= Jane Panetta =

American curator and art historian

Jane Panetta is a New York-based curator and art historian. Panetta is currently an associate curator at the Whitney Museum of American Art.

==Career==
===Curating===
Before working at the Whitney, Panetta spent five years in the Painting and Sculpture Department of the Museum of Modern Art, New York as a curatorial assistant, where she was involved with MoMA's 2007 Richard Serra retrospective and the 2009 retrospective on the Belgian artist James Ensor. The Whitney Museum hired Panetta in 2010 as a Curatorial Researcher. She worked her way up to assistant curator followed by an appointment as associate curator in 2015. At the Whitney, she was part of the curatorial team that curated the 2015 show: “America Is Hard to See,” the museum's first collection show at its new home in the Meatpacking District. Also with the Whitney, Panetta organized “Fast Forward: Painting from the 1980s (2017)” and “Mirror Cells,” with Christopher Y. Lew, the co-curator of the 2017 Whitney Biennial. She has also curated solo presentations by Willa Nasatir and MacArthur Genius awardee Njideka Akunyili Crosby.

Panetta curated the 2019 Whitney Biennial with Rujeko Hockley. In selecting the 75 artists for the show, Panetta and Hockley selected predominantly minority, female artists who live and work on the West or East Coast of the United States, among other commonalities. When asked about their selections towards younger artists of color, the curators explained that they found other common threads in the struggles among artists today including "a sense of urgent financial and professional struggle due to college debt, real-estate development, and gentrification."
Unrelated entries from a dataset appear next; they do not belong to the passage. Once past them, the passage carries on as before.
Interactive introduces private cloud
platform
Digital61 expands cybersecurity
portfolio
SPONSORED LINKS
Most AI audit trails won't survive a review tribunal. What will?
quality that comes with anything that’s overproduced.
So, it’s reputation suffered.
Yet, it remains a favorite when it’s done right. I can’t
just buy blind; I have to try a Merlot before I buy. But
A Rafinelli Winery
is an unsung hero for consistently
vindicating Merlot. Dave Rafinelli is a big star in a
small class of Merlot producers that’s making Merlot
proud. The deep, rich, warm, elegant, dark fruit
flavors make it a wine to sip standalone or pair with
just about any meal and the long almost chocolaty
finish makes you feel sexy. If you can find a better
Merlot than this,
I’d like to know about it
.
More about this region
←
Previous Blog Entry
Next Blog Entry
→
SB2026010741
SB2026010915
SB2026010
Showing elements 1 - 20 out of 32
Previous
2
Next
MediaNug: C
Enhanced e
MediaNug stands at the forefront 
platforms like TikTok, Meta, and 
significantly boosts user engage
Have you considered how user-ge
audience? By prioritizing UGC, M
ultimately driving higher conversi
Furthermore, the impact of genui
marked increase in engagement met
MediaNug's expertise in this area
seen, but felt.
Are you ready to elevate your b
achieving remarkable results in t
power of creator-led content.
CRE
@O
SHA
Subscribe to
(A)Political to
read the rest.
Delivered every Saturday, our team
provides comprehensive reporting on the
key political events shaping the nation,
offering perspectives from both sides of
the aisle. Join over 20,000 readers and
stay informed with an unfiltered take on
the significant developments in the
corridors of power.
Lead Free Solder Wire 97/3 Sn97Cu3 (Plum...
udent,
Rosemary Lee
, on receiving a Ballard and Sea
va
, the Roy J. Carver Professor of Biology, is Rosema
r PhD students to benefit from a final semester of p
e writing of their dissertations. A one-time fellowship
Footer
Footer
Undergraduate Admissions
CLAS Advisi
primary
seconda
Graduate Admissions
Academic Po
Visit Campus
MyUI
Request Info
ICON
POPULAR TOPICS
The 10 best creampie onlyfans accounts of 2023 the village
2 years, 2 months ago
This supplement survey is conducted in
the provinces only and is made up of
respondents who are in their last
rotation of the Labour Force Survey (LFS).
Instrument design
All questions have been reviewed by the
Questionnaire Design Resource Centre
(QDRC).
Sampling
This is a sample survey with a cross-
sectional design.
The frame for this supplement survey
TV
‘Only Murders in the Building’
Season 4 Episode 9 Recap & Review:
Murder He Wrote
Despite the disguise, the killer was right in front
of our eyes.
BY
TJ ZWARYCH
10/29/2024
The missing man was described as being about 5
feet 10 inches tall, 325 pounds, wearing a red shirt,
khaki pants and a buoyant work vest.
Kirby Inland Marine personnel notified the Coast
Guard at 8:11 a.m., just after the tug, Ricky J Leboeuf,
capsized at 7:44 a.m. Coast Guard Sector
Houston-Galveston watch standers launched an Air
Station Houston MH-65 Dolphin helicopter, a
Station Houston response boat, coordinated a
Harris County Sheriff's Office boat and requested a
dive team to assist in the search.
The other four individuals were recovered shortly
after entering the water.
===Writing and academia===
Panetta contributed to a survey book on James Ensor, published by MoMA in 2009 to accompany an exhibit at the museum. In the early 2010s, Panetta wrote frequently for publications Art in America and Modern Painters.

Alongside her curatorial work, she is also an adjunct faculty member at Parsons The New School for Design.

She received a bachelor's degree in history from Haverford College and a master's degree in art history from CUNY, Hunter College. As of 2015, Panetta was working to complete her PhD, with a focus on modern and contemporary sculpture, at The Graduate Center, CUNY.

Panetta is a member of Madison Square Park’s Public Art Consortium.